ATHENS - These days, Orson Charles is walking around the University of Georgia campus with a backpack. A year after leaving behind school, and college football, to pursue a pro career, he's back to being a regular student.
"I just got out of my last class," Charles said Thursday afternoon. "Yes I'm still focused on football, but now I'm mainly focused on life after football."
Charles just wrapped up his rookie season as a tight end with the Cincinnati Bengals. It wasn't exactly what he hoped for when he decided to skip his senior year at Georgia - Charles caught just eight passes for 101 yards this season - but he still might have a bright career in the NFL. And he made almost half a million dollars this past season.
So why is he trudging around campus, taking 15 hours of class per week?
Because of a promise Charles made to his mother, who dropped out of college when she became pregnant with him. She then returned to get her degree, while Charles was in high school, and that - along with a desire to be a good role model for his younger brother - motivated Charles to finish the drill.
It may take awhile: Charles has a couple more semesters ahead of him, even after this one. But he seems committed to it.
"I know his mom will be proud of him," said Houston Texans guard Ben Jones, another former Georgia player who is back this semester to take classes.
Four members of last year's team who are in the NFL are back in school this semester: Charles, Jones, Minnesota Vikings kicker Blair Walsh and Philadelphia cornerback-kick returner Brandon Boykin. Walsh isn't here this week - he jetted down to Hawaii for the Pro Bowl. Boykin is taking his classes online.
Charles returning might be the most surprising: Most of the time a player who turns pro talks about coming back for his degree, but never follows through. Charles is following through.
Charles is living this semester with former Bulldogs Rennie Curran and Greg Lanier, who still live in Athens. The full load of 15 hours is an adjustment because as a student-athlete he would take no more than 14 hours, and he had team support staff on top of him.
Still, what's it like to have earned $390,000 a season (his salary goes up to $480,000 next season) and taking the same classes as students who are living off pizza and beer?
"To tell you the truth we're earning the same thing - I'm not earning that right now," Charles said, smiling. "Right now I don't have a job because we only get paid during the season."
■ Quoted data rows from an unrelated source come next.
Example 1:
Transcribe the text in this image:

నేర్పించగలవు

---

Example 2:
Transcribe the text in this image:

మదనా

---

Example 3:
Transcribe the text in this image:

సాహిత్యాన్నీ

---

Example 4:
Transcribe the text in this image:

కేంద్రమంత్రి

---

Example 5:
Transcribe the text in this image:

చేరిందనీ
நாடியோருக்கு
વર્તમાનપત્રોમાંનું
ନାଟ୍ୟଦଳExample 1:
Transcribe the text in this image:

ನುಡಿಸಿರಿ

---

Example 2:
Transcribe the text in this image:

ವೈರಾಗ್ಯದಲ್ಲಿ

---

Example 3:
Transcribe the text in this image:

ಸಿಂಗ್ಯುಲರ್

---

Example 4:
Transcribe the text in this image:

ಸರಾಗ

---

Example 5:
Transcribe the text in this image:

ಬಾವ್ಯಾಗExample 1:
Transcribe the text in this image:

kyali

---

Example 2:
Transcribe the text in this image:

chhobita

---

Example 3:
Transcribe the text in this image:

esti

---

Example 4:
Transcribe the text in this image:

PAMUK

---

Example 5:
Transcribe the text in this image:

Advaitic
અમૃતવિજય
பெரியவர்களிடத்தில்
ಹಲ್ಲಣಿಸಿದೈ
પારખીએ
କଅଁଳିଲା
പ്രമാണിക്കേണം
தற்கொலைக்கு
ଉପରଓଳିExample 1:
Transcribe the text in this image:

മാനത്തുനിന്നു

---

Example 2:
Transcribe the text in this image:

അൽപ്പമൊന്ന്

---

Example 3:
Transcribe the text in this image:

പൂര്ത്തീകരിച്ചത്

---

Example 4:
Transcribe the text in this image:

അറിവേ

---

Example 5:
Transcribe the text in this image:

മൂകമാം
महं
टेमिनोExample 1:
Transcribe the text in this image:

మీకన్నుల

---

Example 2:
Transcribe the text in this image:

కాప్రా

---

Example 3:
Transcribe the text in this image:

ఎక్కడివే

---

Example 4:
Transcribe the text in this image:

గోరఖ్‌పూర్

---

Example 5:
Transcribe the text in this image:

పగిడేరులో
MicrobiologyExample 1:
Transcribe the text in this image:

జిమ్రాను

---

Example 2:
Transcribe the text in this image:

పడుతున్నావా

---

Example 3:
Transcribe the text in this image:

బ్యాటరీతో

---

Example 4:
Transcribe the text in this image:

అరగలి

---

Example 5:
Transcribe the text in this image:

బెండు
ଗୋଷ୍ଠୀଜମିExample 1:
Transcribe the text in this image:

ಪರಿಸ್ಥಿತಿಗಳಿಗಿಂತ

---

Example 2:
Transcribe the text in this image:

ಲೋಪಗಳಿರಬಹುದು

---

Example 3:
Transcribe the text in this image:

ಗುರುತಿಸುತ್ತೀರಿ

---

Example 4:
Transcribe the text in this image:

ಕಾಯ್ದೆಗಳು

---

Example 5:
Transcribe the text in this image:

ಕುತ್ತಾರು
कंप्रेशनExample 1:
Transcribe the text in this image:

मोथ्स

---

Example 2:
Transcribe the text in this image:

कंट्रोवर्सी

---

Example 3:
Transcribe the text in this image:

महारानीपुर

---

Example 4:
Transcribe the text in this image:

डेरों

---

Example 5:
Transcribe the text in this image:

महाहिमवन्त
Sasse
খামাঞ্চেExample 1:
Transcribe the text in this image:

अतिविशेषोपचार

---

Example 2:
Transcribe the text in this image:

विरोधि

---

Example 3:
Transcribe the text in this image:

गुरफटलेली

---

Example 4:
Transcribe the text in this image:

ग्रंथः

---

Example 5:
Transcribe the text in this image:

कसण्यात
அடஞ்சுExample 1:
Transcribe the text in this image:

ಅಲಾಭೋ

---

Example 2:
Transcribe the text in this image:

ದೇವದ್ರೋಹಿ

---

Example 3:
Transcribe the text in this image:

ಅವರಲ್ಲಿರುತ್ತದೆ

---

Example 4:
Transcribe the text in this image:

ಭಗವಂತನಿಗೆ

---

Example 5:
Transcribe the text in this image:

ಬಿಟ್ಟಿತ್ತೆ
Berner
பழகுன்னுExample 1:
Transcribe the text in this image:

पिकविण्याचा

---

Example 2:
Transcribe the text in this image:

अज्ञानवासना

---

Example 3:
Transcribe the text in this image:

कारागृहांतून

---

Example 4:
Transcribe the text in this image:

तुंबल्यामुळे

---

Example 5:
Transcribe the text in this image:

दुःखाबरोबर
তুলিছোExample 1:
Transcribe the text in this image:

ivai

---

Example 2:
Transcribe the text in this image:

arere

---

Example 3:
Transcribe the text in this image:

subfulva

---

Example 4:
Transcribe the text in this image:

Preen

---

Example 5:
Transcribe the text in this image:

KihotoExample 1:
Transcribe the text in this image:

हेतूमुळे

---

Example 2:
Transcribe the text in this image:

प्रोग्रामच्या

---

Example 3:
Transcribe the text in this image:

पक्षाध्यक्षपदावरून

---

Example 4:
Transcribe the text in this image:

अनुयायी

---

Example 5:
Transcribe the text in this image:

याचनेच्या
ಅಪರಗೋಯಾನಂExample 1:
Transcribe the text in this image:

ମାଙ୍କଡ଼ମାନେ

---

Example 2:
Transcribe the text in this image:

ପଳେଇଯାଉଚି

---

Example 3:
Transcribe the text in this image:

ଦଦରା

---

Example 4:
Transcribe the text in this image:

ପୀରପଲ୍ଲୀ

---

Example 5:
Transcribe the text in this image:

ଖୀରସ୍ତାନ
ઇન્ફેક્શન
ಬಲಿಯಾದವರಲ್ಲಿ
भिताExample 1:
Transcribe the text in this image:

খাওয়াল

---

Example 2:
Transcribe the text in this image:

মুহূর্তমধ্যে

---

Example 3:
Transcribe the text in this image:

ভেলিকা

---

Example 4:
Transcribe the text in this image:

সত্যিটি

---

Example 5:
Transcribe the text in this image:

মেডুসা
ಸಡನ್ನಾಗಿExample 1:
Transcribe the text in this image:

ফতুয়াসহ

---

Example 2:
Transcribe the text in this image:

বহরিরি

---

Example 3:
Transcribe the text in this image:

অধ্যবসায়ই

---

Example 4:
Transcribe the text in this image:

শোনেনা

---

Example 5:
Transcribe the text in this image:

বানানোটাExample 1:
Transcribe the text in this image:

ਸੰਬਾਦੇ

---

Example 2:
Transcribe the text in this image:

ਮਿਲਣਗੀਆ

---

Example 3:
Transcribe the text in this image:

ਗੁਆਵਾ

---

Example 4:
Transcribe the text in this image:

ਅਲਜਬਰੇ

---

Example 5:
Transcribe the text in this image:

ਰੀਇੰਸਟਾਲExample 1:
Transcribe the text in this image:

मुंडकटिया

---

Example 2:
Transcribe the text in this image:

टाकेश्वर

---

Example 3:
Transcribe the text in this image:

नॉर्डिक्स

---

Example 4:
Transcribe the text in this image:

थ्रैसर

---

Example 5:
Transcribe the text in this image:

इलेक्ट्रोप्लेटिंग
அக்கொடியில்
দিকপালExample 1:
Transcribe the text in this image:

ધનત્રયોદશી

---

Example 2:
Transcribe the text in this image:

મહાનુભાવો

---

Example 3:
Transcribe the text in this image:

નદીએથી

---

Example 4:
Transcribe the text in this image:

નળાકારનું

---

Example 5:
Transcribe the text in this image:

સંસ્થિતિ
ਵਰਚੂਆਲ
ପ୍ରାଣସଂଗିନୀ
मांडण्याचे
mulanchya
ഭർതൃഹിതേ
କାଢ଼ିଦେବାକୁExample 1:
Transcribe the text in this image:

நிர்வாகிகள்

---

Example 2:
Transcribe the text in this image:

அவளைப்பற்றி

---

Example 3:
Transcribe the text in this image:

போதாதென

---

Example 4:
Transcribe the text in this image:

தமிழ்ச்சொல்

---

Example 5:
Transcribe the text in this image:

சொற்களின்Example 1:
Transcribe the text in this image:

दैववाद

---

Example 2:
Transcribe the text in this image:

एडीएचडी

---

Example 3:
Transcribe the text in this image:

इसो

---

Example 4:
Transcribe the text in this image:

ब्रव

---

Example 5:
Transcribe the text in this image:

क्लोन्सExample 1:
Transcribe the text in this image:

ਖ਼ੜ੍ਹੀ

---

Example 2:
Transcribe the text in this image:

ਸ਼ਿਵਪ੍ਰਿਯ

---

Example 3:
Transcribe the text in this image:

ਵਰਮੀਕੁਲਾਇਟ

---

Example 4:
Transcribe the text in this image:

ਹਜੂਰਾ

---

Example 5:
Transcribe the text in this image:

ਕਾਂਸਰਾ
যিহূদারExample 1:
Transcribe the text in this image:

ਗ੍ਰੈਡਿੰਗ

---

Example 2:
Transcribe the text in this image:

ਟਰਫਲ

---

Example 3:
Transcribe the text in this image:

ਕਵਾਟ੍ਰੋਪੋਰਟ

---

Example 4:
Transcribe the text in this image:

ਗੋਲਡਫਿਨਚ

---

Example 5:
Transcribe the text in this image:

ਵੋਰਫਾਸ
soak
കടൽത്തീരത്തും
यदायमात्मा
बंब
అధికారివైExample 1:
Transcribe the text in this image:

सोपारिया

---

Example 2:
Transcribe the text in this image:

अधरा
Charles' major is housing. He said his goal, once his football career is over, is to build and manage homes, specifically Section 8 housing.
Last year, after a junior season in which he tied for second on the team in catches, Charles declared for the draft. It seemed a solid decision, considering he was one of the top two or three tight end prospects in the draft. But in March he was arrested for DUI in Athens, which didn't help his draft stock. (And neither did a poor 40-yard time at UGA's pro day.)
Charles has a message for the many Georgia players about to join him in the league, who are now preparing for the draft:
"Don't do what happened to me," he said. "I made a mistake before the draft. I'll tell them that all you have to do now is grind. Grind and it's gonna pay off. Work on your 40 (time), work on your drills, keep your nose clean, don't go partying."
Had Charles not had the DUI, he could have been drafted much higher, and not been a second-string tight end, sitting behind a Pro Bowler in Jermaine Gresham. So how does he reflect on it?
"I'm just definitely excited and happy that Cincinnati took a chance on me so I can learn from Jermaine," Charles said. "Jermaine made the Pro Bowl twice. Let me learn from him, let me see how the NFL is, and then hopefully if God thinks I can still stay in the NFL let me go to another team and do what I'm capable of doing, then that's fine. But right now I have no complaints. I'm satisfied. Let's face it, I'm in the NFL. A lot of people don't get that chance."
His regret is what happened after he turned pro - not the decision to turn pro. But as he watched Arthur Lynch catching passes in the SEC championship, he admits it did cross his mind that could have been him.
"But at the end of the day I'm happy. There was a small window of opportunity to chase my dreams, and I'm doing that right now," he said. "I'm happy for Arty and Jay Rome for succeeding - like I knew they would."
Aaron Murray, who was Charles' high school teammate in Tampa, made a different decision earlier this month, electing to return for his senior year. Charles said he and Murray talked about his decision; Charles said he didn't advise Murray either way, but he was surprised Murray returned.
"I thought he was (leaving), because what more did he have to come back to?" Charles said. "I mean he broke every record, let them as far as the SEC championship, like he did last year, so what is he coming back for? Now, he's going to break every record that has been set by a quarterback and could possibly go to the national championship. I'm definitely happy for him."